In his first meeting last year with Cisco CEO Chuck Robbins, venture capitalist Jon Sakoda had something important to admit right away — he'd never invested in a networking company.
As it turns out, that worked in his favor.
Robbins was interviewing Sakoda, then a partner at venture firm New Enterprise Associates, for a job that was brand new to Cisco: investing in early-stage start-ups, including those far away from networking.
"I have a team who can do that already," Robbins told CNBC in an interview about the new Cisco-backed fund, Decibel, which launches on Tuesday. "I didn't want him to start there. I wanted him to start in other places looking for opportunities of the future that if you look through a networking lens you may not see."

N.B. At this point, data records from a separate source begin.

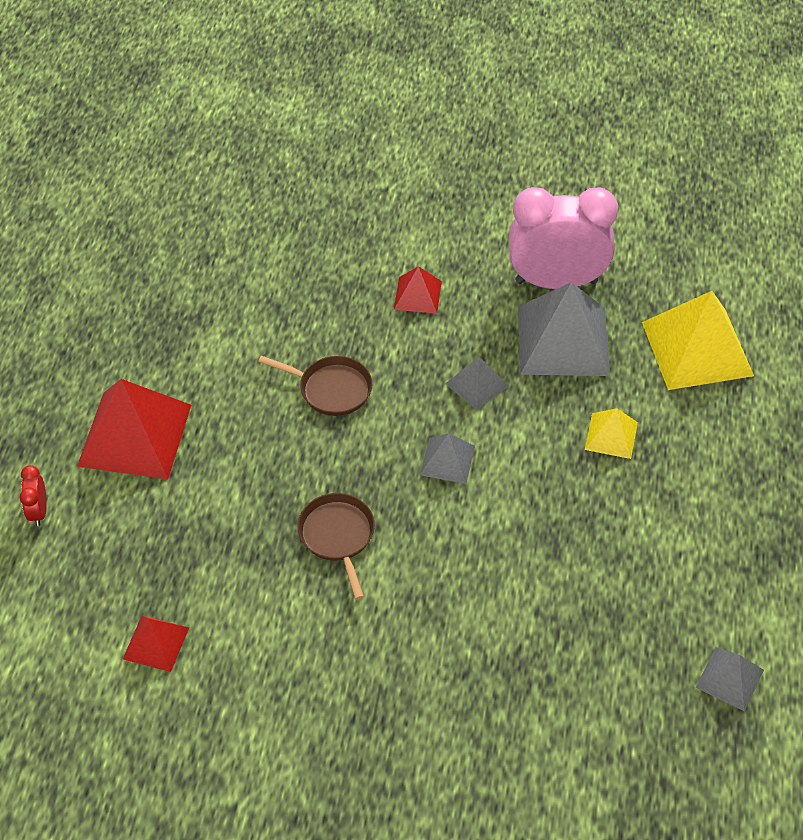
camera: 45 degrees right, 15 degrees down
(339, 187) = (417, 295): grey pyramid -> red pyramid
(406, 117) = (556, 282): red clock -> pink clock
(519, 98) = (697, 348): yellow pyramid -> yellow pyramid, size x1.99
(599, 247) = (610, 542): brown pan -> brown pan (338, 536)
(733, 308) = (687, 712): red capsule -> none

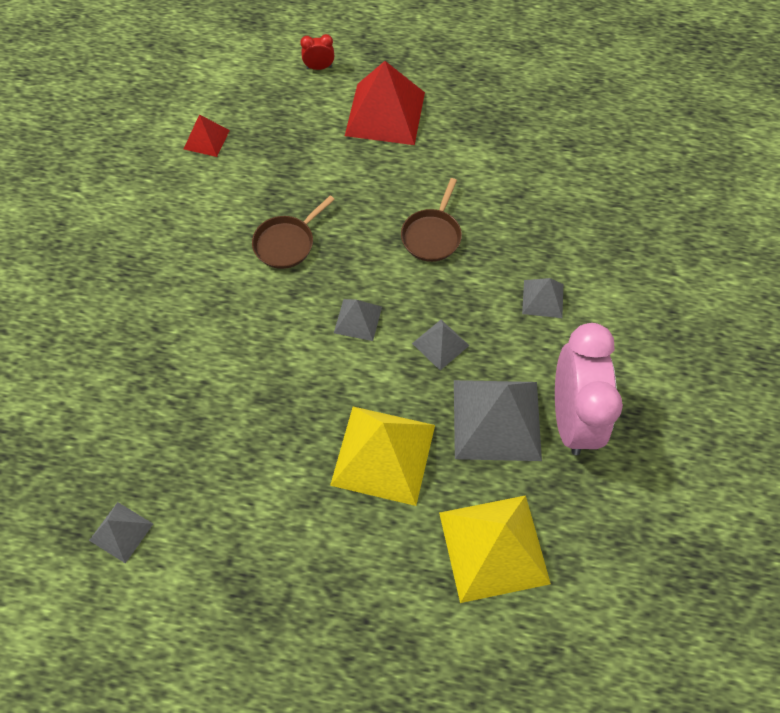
camera: 90 degrees right, 10 degrees up
(338, 536) = (286, 243): brown pan -> brown pan turned 150 degrees clockwise
(417, 295) = (542, 298): red pyramid -> grey pyramid
(611, 436) = (383, 454): yellow pyramid -> yellow pyramid, size x1.99

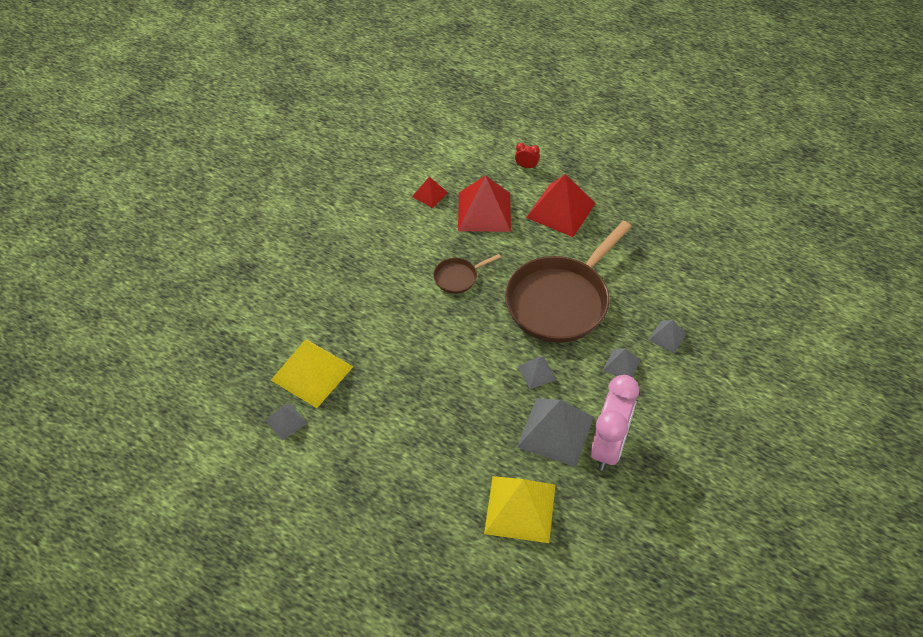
camera: 20 degrees right, 10 degrees down
(288, 143) = (484, 211): none -> red pyramid
(358, 319) = (486, 340): grey pyramid -> grey pyramid (667, 336)
(383, 454) = (470, 429): yellow pyramid -> yellow pyramid (312, 373)
(432, 235) = (560, 301): brown pan -> brown pan, size x2.32

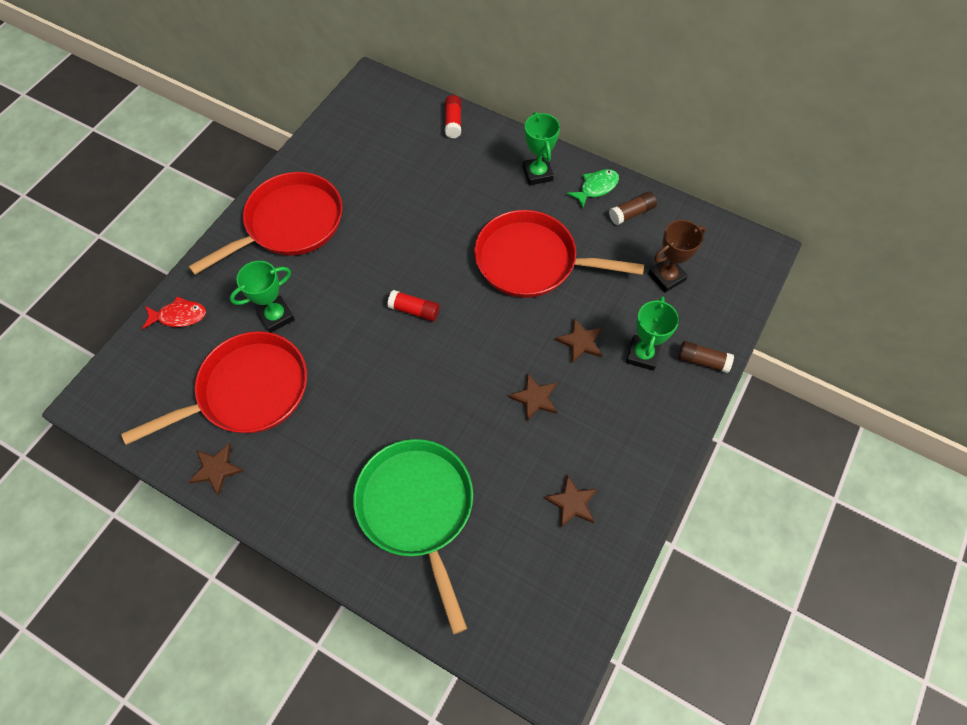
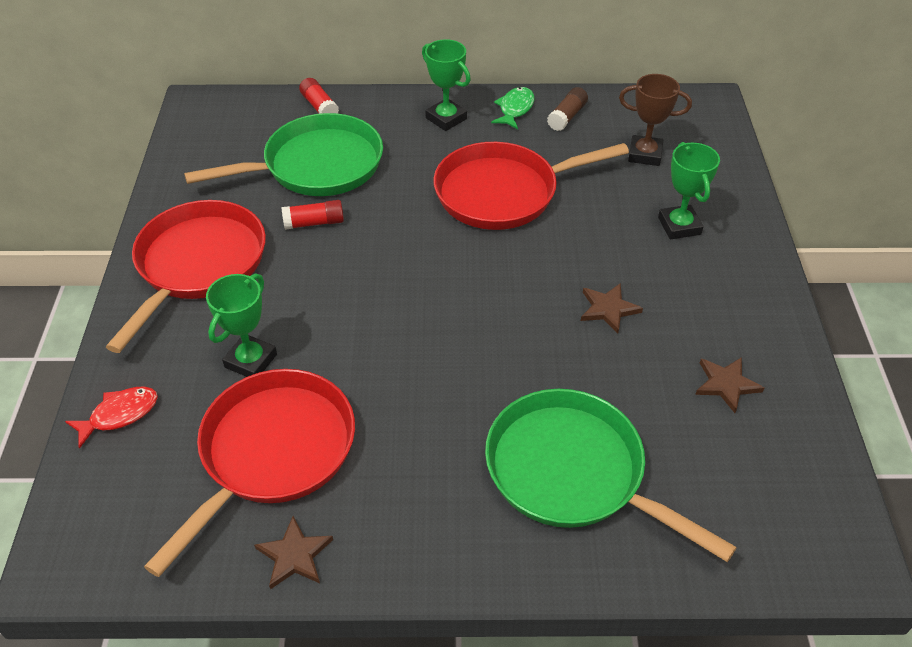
camera: 30 degrees left, 15 degrees down
(414, 310) = (413, 286): red glue stick -> red glue stick (314, 223)
(417, 175) = (316, 166): none -> green pan
(580, 342) = (611, 241): brown star -> none
(666, 277) = (645, 154): brown trophy -> brown trophy turned 75 degrees clockwise
(702, 361) = (737, 207): brown glue stick -> none

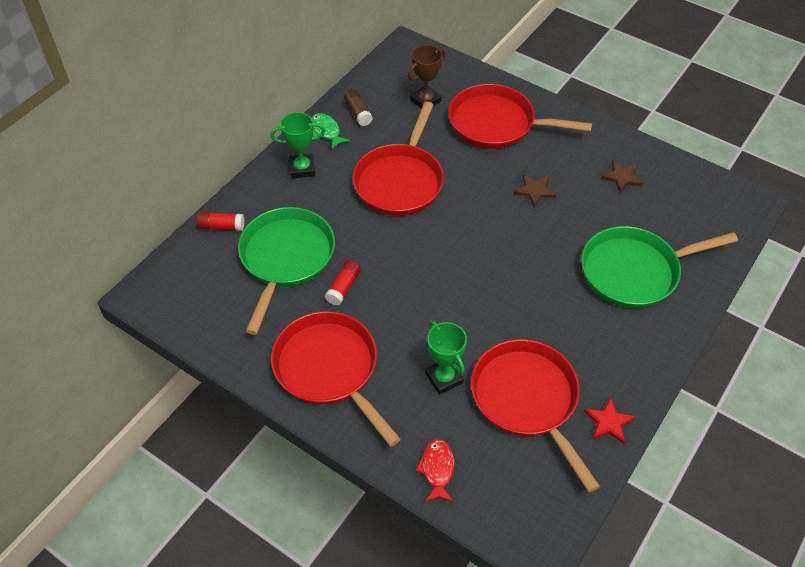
camera: 55 degrees left, 5 degrees up
(294, 555) = (608, 422): brown star -> red star
(679, 226) = (496, 124): green trophy -> red pan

Cisco, the world's largest maker of switches and routers, is trying to avoid the fate of many legacy technology companies, which tend to lose relevance as modern platforms gain popularity, take market share and zoom past their older rivals.
To grow in new markets, Robbins has orchestrated multiple billion-dollar-plus acquisitions, snapping up emerging companies like software performance management vendor AppDynamics on the eve of its initial public offering in 2017, and identity management company Duo Security last year.
Cisco shareholders have been rewarded for the company's expansion efforts, even with annual sales growth stuck in the mid-single digits, well below Amazon, Alphabet, Salesforce and Microsoft. The stock price is up 24 percent in the past year, and last week climbed to its highest since the dot-com bubble in 2000.